Jim White : Toronto Horseshoe Tavern

Nu-country troubadour promotes his brilliant new 'No Such Place' album...

When not signing an autograph for the one fan who approaches him during the opening act, Jim White almost seems to blend in quite well on this free ‘New Music’ night. Although it’s a far cry from the opening slot supporting the Dave Matthews Band later this week, the new guru of “philosophical blues” is raring to go with a slew of dry one-liners and some damn depressing material. It’s beautifully depressing.

Dressed like a ‘Dukes Of Hazzard’ refugee, the singer has the attention of four dozen people in front, but hardly anyone in back. “You ready out there?” he says to nobody in particular before starting up. From the onset, the audience is split. Some embrace ‘A Perfect Day To Chase Tornadoes’ while others head for the door. The murky, seedy underbelly of each tune only underscores the fact that this is not Beck‘s bolero as some would suggest.

Jesus, Satan, revenge and redemption seem to be the themes surrounding each song. ‘Corvair’ comes off as a bit more uplifting, even if the title derives from a rustic vehicle. ‘Handcuffed To A Fence In Mississippi’ is easily the acme and gets a big reaction. As some stare on in a bit of a stupor, White only adds more gas to the flames: “I’m not going to do any killin’ tonight, don’t worry!”

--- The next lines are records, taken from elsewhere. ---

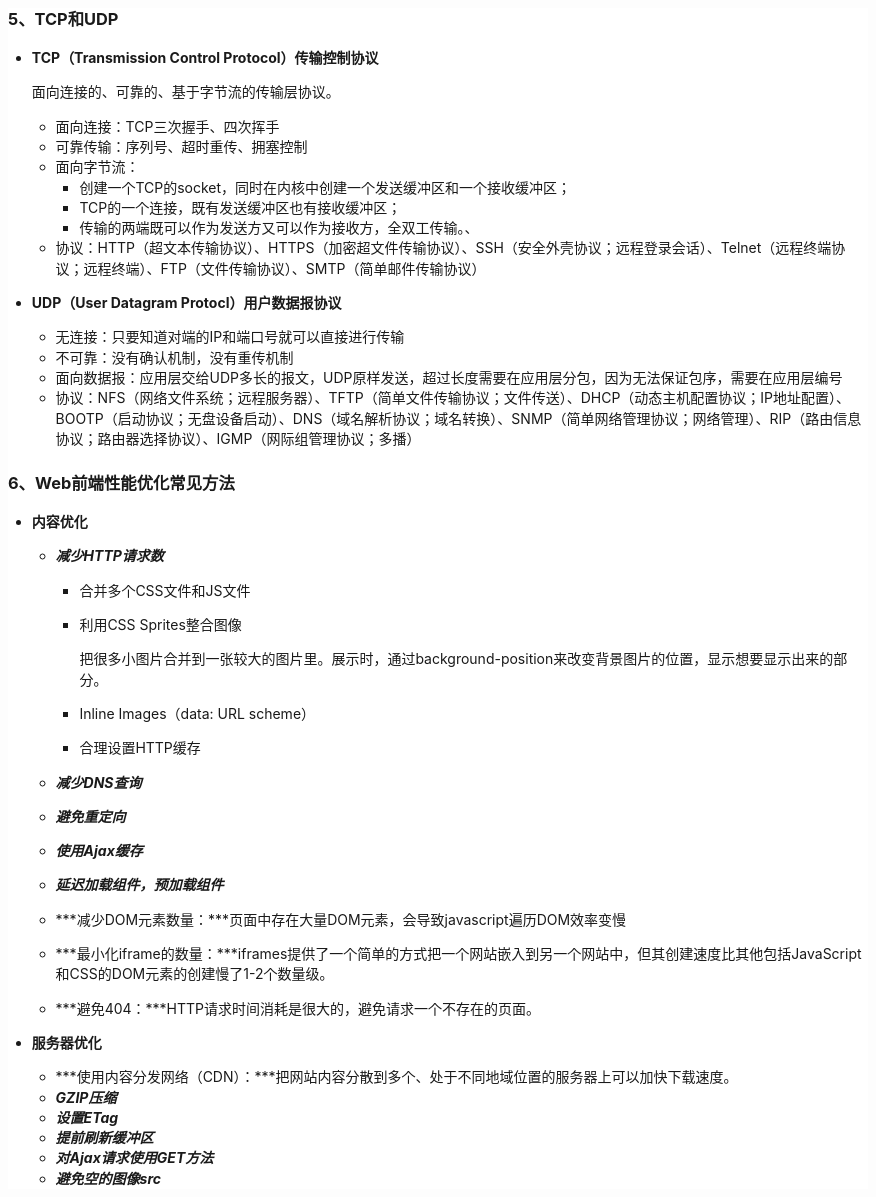 ### <span id="head7"> **5、TCP和UDP**</span>

* **TCP（Transmission Control Protocol）传输控制协议**

  面向连接的、可靠的、基于字节流的传输层协议。

  * 面向连接：TCP三次握手、四次挥手
  * 可靠传输：序列号、超时重传、拥塞控制
  * 面向字节流：
    * 创建一个TCP的socket，同时在内核中创建一个发送缓冲区和一个接收缓冲区；
    * TCP的一个连接，既有发送缓冲区也有接收缓冲区；
    * 传输的两端既可以作为发送方又可以作为接收方，全双工传输。、
  * 协议：HTTP（超文本传输协议）、HTTPS（加密超文件传输协议）、SSH（安全外壳协议；远程登录会话）、Telnet（远程终端协议；远程终端）、FTP（文件传输协议）、SMTP（简单邮件传输协议）

* **UDP（User Datagram Protocl）用户数据报协议**

  * 无连接：只要知道对端的IP和端口号就可以直接进行传输
  * 不可靠：没有确认机制，没有重传机制
  * 面向数据报：应用层交给UDP多长的报文，UDP原样发送，超过长度需要在应用层分包，因为无法保证包序，需要在应用层编号
  * 协议：NFS（网络文件系统；远程服务器）、TFTP（简单文件传输协议；文件传送）、DHCP（动态主机配置协议；IP地址配置）、BOOTP（启动协议；无盘设备启动）、DNS（域名解析协议；域名转换）、SNMP（简单网络管理协议；网络管理）、RIP（路由信息协议；路由器选择协议）、IGMP（网际组管理协议；多播）



### <span id="head8"> **6、Web前端性能优化常见方法**</span>

* **内容优化**

  * ***减少HTTP请求数***

    * 合并多个CSS文件和JS文件

    * 利用CSS Sprites整合图像

      把很多小图片合并到一张较大的图片里。展示时，通过background-position来改变背景图片的位置，显示想要显示出来的部分。

    * Inline Images（data: URL scheme）

    * 合理设置HTTP缓存

  * ***减少DNS查询***

  * ***避免重定向***

  * ***使用Ajax缓存***

  * ***延迟加载组件，预加载组件***

  * ***减少DOM元素数量：***页面中存在大量DOM元素，会导致javascript遍历DOM效率变慢

  * ***最小化iframe的数量：***iframes提供了一个简单的方式把一个网站嵌入到另一个网站中，但其创建速度比其他包括JavaScript和CSS的DOM元素的创建慢了1-2个数量级。

  * ***避免404：***HTTP请求时间消耗是很大的，避免请求一个不存在的页面。

* **服务器优化**

  * ***使用内容分发网络（CDN）：***把网站内容分散到多个、处于不同地域位置的服务器上可以加快下载速度。
  * ***GZIP压缩***
  * ***设置ETag***
  * ***提前刷新缓冲区***
  * ***对Ajax请求使用GET方法***
  * ***避免空的图像src***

Backed by a quartet all too familiar with White’s deadpan quips, the group begins to bring the set around the quarter pole. By now, almost everyone remaining is standing up front. White shows off to the crowd the American flag on his sleeve. “We’ve come to ruin your country! Do you still want us to play?” ‘Christmas Day’ precedes ‘The Wound That Never Heals’ and with that, the nondescript musician walks off. Somewhere in America tonight, Quentin Tarantino should be writing a script around White’s lyrics.